The other thing that bothered me about the piece was its profound rejection of the term 'lesbian.' While it's perfectly understandable that these characters who don't consider themselves women might have problems with being labeled 'lesbian,' the revulsion for the term wasn't carefully teased out in this piece. Keith's absent interviewer, placed in a strange position of authority by her absence and seemingly elevated posiiton, was apparently a lesbian and Keith asked her 'why can't you tell your own stories,' creating and exacerbating a distance between himself as subject and the interveiwer as academic, lesbian, and seeminly priviledged. There was an extremely difficult moment, almost unexplored, in which Keith said that his girlfriend of 10 years was a lesbian, and it was profoundly unclear about whether that meant that she still identifies as lesbian or just that she did when they met. And either way, how does he feel about that? How does she feel about that? These absent female partners were pushed into an extemely awkward erasure throughout the piece in that both Kieth and Imani acknowledged girlfriends, but failed to represent them or even talk about them coherently Similarly, the butch and FTM person of color slide show that bridged the gap of a costume change featured several photos in which the subjects were kissing girlfriends, but those girlfriends were similarly unrecognized.

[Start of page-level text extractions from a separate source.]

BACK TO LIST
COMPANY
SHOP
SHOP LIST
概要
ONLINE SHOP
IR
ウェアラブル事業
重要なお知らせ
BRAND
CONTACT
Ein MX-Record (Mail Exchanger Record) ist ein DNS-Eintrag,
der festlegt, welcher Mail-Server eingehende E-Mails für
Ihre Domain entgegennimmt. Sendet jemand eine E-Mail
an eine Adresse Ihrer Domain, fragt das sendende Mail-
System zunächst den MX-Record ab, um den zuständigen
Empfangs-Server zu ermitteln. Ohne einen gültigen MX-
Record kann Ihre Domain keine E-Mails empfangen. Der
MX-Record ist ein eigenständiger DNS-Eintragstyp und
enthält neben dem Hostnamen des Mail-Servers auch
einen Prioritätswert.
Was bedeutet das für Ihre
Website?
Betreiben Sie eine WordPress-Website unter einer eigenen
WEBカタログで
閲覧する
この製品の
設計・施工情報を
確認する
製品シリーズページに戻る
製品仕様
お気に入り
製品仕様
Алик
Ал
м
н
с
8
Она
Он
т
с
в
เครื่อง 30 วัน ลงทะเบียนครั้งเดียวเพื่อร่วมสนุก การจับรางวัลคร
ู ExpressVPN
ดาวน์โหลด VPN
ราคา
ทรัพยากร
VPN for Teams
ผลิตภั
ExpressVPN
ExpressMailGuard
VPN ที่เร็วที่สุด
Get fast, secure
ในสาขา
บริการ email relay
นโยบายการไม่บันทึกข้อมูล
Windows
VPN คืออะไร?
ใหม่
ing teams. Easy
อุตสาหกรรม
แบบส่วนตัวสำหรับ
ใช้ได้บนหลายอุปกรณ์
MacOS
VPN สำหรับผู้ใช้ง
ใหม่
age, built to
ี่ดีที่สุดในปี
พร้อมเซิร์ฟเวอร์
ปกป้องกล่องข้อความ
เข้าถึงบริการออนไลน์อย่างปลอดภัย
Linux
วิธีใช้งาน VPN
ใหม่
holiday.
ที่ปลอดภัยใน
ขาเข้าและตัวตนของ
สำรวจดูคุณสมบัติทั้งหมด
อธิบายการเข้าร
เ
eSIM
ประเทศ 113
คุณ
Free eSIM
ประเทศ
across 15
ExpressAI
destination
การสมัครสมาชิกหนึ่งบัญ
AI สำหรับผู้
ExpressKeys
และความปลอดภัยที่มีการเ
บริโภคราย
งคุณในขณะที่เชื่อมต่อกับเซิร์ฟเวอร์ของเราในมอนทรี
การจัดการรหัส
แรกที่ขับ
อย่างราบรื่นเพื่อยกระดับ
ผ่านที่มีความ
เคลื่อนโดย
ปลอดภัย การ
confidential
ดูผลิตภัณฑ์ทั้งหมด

The success of B4T is in performing 3 different characters telling their stories in relationship to race, gender, and identity. The failure was in showing why and how these were three different characters. Why and how weren't they 3 aspects of Imani telling his own story? Would it have been more powerful speaking from a place of explicit identity rather than semi-autobiographical fiction? I would have liked to see more about where and why these characters divereged and conflicted. Why and how were each of them before T? I found myself wondering how long Henry had been performing this piece. How distant is the moment before T? How has this piece changed as his body has changed? Why not tell a story after T? B4T is a step in the right direction in terms of making more explorations of identity available and raising issues related to gender and sexuality. There are a lot more steps out there, and I'm excited to see them all.